Texas Genco
- Industry: Power and utilities
- Founded: 2001
- Defunct: 2005
- Fate: Acquired by NRG Energy

= Texas Genco =

Texas Genco was a power generation company that came about as part of the deregulated Texas electricity market and owned numerous power plants in the Houston area that serve area power needs. The Company was created in 2001 as part of the Texas electricity market deregulation. Incumbent utilities were required to separate their business functions into a retail electric provider (REP), a transmission and distribution service provider (TDSP), and a wholesale generator.

In 2000, Reliant Energy announced that it was splitting its business into separate regulated and unregulated businesses.
This split formed Reliant Resources, an unregulated electricity and energy company, and Centerpoint Energy, the remaining mostly regulated energy delivery company. Reliant Energy's power plants became a wholly owned subsidiary of Centerpoint Energy. The new company was known as Texas Genco.
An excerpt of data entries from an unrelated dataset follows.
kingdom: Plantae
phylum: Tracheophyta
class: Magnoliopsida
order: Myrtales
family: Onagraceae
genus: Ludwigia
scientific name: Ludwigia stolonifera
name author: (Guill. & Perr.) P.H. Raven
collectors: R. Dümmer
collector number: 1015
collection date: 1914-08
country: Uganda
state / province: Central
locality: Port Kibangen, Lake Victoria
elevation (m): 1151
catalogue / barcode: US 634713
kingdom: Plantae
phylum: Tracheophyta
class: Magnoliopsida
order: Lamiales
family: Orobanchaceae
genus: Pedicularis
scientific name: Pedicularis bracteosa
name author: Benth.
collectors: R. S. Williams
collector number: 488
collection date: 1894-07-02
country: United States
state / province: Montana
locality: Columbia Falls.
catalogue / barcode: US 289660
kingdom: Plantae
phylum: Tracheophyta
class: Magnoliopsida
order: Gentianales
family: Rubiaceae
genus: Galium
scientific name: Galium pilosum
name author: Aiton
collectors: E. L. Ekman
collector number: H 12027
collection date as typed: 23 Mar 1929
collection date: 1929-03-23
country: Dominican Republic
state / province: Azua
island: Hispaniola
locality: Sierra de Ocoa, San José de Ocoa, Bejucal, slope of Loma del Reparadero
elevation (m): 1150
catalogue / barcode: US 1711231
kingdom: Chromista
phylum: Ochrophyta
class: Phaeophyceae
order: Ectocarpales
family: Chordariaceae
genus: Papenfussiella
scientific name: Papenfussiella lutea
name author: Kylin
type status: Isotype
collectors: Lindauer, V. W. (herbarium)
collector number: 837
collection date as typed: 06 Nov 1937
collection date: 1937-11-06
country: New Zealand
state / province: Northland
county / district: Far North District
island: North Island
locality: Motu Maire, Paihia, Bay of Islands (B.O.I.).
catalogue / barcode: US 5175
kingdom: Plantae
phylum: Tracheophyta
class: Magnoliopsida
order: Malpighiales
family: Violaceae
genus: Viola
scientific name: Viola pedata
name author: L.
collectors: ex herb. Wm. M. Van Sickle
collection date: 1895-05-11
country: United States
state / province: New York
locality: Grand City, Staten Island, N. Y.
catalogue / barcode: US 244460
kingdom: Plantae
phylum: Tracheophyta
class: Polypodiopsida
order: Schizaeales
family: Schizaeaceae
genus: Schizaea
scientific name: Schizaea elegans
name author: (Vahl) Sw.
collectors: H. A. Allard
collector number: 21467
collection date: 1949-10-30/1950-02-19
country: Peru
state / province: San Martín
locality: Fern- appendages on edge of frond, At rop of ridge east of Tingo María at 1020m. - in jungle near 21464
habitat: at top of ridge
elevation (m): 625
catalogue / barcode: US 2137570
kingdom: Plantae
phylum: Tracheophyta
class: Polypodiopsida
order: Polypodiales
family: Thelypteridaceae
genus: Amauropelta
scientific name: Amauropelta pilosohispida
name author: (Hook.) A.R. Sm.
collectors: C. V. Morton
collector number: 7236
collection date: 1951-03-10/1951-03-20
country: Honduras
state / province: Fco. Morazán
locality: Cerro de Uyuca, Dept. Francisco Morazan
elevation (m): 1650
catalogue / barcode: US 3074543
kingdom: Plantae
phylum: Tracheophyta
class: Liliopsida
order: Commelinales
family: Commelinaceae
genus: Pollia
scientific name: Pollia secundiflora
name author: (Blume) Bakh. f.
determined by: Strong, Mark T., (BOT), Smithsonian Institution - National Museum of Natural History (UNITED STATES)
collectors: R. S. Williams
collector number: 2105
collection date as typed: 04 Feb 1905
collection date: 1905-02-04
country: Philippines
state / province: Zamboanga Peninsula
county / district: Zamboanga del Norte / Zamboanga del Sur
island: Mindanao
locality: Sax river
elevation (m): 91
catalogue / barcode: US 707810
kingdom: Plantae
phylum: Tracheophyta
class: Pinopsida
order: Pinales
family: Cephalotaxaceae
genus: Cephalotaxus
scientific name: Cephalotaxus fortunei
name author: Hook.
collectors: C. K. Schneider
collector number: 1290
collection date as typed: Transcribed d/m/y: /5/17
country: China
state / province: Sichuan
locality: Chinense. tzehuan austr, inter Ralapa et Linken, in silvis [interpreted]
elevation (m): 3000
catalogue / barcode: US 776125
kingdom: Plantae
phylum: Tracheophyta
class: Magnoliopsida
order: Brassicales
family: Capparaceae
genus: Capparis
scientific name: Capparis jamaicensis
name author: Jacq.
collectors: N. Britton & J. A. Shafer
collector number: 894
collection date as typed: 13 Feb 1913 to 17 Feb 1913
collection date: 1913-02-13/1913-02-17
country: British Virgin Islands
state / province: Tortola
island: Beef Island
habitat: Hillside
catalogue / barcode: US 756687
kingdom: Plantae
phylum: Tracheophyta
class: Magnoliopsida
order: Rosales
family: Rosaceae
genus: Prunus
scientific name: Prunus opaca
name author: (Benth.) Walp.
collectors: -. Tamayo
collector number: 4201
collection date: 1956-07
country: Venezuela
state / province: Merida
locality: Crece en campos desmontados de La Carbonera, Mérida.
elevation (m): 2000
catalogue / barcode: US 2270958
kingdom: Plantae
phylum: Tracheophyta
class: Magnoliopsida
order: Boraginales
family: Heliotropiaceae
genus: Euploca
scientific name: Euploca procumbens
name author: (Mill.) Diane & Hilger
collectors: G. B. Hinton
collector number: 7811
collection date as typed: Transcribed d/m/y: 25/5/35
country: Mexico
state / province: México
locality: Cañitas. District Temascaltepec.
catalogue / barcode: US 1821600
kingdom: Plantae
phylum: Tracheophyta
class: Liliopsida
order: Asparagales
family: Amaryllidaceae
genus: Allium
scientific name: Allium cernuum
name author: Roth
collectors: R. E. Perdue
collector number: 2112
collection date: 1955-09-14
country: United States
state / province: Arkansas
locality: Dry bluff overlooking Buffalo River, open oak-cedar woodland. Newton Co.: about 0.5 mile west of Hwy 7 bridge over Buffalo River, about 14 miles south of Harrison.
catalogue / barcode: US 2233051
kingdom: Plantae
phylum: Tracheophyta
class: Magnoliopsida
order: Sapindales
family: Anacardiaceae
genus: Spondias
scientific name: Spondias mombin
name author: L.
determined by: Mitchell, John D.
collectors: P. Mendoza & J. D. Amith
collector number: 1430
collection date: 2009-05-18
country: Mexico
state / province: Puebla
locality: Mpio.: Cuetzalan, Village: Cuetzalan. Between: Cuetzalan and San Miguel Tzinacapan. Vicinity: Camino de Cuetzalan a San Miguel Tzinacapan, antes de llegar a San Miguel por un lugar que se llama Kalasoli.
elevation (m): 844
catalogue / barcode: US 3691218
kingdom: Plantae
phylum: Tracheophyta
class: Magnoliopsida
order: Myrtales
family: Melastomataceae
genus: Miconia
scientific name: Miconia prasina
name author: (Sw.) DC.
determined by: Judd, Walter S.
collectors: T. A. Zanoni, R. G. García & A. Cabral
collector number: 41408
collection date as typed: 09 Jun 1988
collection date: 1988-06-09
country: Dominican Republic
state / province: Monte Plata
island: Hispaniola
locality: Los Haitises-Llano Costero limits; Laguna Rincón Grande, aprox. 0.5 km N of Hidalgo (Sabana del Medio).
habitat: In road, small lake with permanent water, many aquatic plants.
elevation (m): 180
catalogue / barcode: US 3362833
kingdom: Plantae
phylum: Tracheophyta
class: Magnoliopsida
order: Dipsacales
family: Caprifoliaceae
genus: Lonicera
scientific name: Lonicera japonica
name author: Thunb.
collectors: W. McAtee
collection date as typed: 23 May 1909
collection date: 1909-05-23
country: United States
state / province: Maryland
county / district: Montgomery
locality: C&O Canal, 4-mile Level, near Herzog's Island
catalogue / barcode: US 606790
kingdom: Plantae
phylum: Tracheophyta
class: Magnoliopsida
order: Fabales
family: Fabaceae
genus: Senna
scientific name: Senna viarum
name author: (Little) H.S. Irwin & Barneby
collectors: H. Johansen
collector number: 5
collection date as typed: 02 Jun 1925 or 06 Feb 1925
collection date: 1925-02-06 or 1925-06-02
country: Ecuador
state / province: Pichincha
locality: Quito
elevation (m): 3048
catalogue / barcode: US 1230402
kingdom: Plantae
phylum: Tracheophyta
When the state of Texas deregulated the electricity market, the former Houston Lighting & Power (HL&P) was split into several companies. In 2003 HL&P was split into Reliant Energy, Texas Genco, and CenterPoint Energy.

Seeking opportunities arising out of the deregulation of the electricity industry in Texas, in late 2004 four private equity firms—the Texas Pacific Group, the Blackstone Group, Kohlberg Kravis Roberts, and Hellman & Friedman of San Francisco—combined forces to purchase Texas Genco from the transmission & distribution provider utility Centerpoint Energy for Houston.

This coalition of firms acquired Texas Genco—which was the second largest operator of power generation facilities in the state—for a price of approximately $1.9 billion—using just $900 million in cash.

In late 2005, these private equity firms announced the sale of Texas Genco to NRG Energy of Princeton, N.J., for a price of roughly $5.9 billion. The investors achieved a gain of almost $5 billion over the space of an investment holding period of less than 18 months, a return that will mark one of the most lucrative private equity investments in recent years.